Thursday, January 24, 2013
New technique stores terabytes of data on DNA with 100% accuracy
As technology advances and we incorporate digital activities into our daily routine more frequently, we require an ever-increasing amount of storage space to host the data we collect. Storage is evolving at a reasonable pace, but conventional technologies have their limits and researchers are constantly looking for more powerful alternatives. One such storage medium involves holding enormous amounts of data on DNA. Now researchers have pioneered a new technique to store data on, and access data from, DNA molecules.
Last year, Harvard scientists managed to stuff 5.5 petabits (around 700 terabytes) of data onto a single gram of DNA. As we previously explained, the method used to store the data on the gram of DNA is similar to how it is stored on a standard storage device. Strands of DNA that held 96 bits of binary dataeach were synthesized, then the data could be read using a standard DNA sequencing process.
However, there are a couple of hurdles in the way of advancing writing to and reading from DNA. First, writing and reading errors are common, and are caused by repeating letters encoding onto the strands of DNA. The other prominent issue is that, currently, scientists can only create short strands of DNA, limiting the overall space with which to work.
The new method for storing data on and reading it from DNA, created by the Bioinformatics Institute (BI), consists of breaking up the data into many little fragments that overlap each other and go in either direction in order to prevent repeating letters — 117 letters in each string. Along with that specific arrangement, the coded data requires indexing information to dictate where each fragment fits into the overall data. The new technique also required a new coding method that reduced the possibility of repeating letters.
In order to test the new technique, California-based Agilent Technologies offered to store data on the strings of DNA. BI sent the Agilent team various files encoded using the aforementioned method that would reduce errors, which consisted of a .txt file of all of Shakespeare’s sonnets, a 26-second clip of Martin Luther King Jr.’s “I Have a Dream” speech, a .jpeg of the Bioinformatics Institute, a .pdf of Watson and Crick’s paper that detailed DNA structure, and a file that explains the actual encoding process being used.

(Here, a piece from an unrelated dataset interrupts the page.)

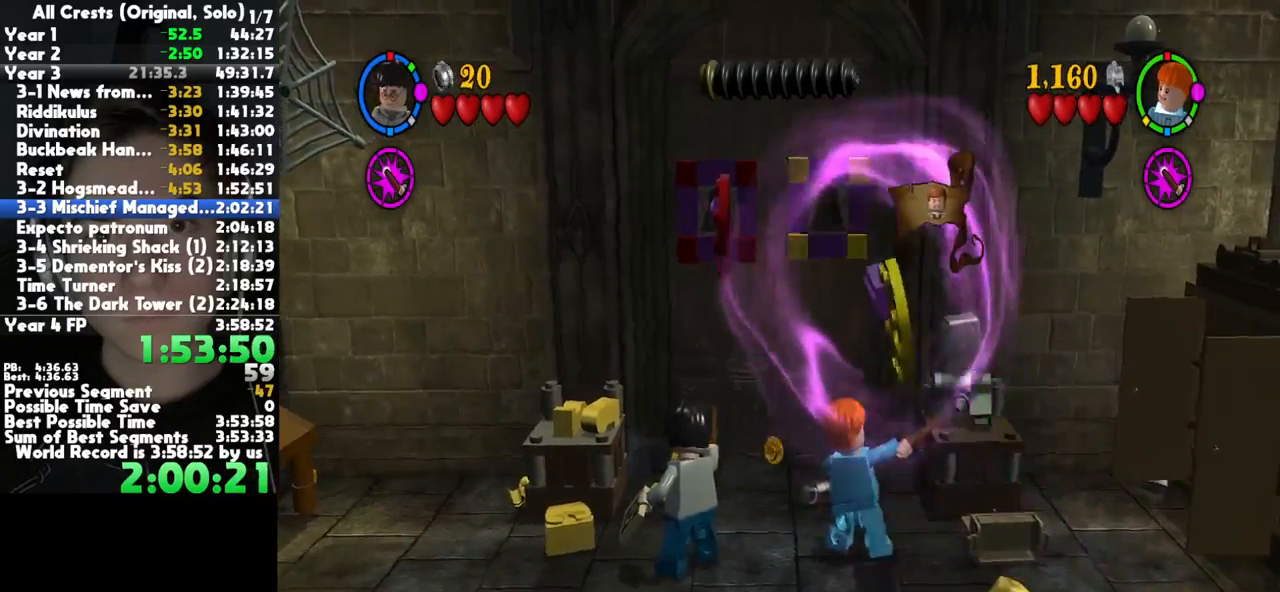
{"buttons": [], "left_stick": "center", "right_stick": "center", "button_events": []}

Agilent downloaded those files from the internet and put the information on hundreds of thousands of strings of DNA, which resulted in something the size of a rather small piece of dust. Agilent then sent the encoded dust-like strings back to BI, where researchers managed to sequence and reconstruct the files without error.
BI researcher Nick Goldman notes that the coding technique creates results in a storage medium that can last for ten thousand years or more, and can be read by anyone so long as they have access to a machine that can read DNA and what is essentially the cipher to reconstruct the coding method.
Obviously, DNA USB drives aren’t right around the corner, as various practical issues have to be overcome first, such as, you know, not having two different research labs and all of the appropriate equipment involved in the encoding and reconstruction process. However, considering DNA will most likely never become outdated, and it has already been shown to store massive amounts of data, we can only hope significant advances in the field will be made quickly enough for us to see a DNA drive in our lifetime.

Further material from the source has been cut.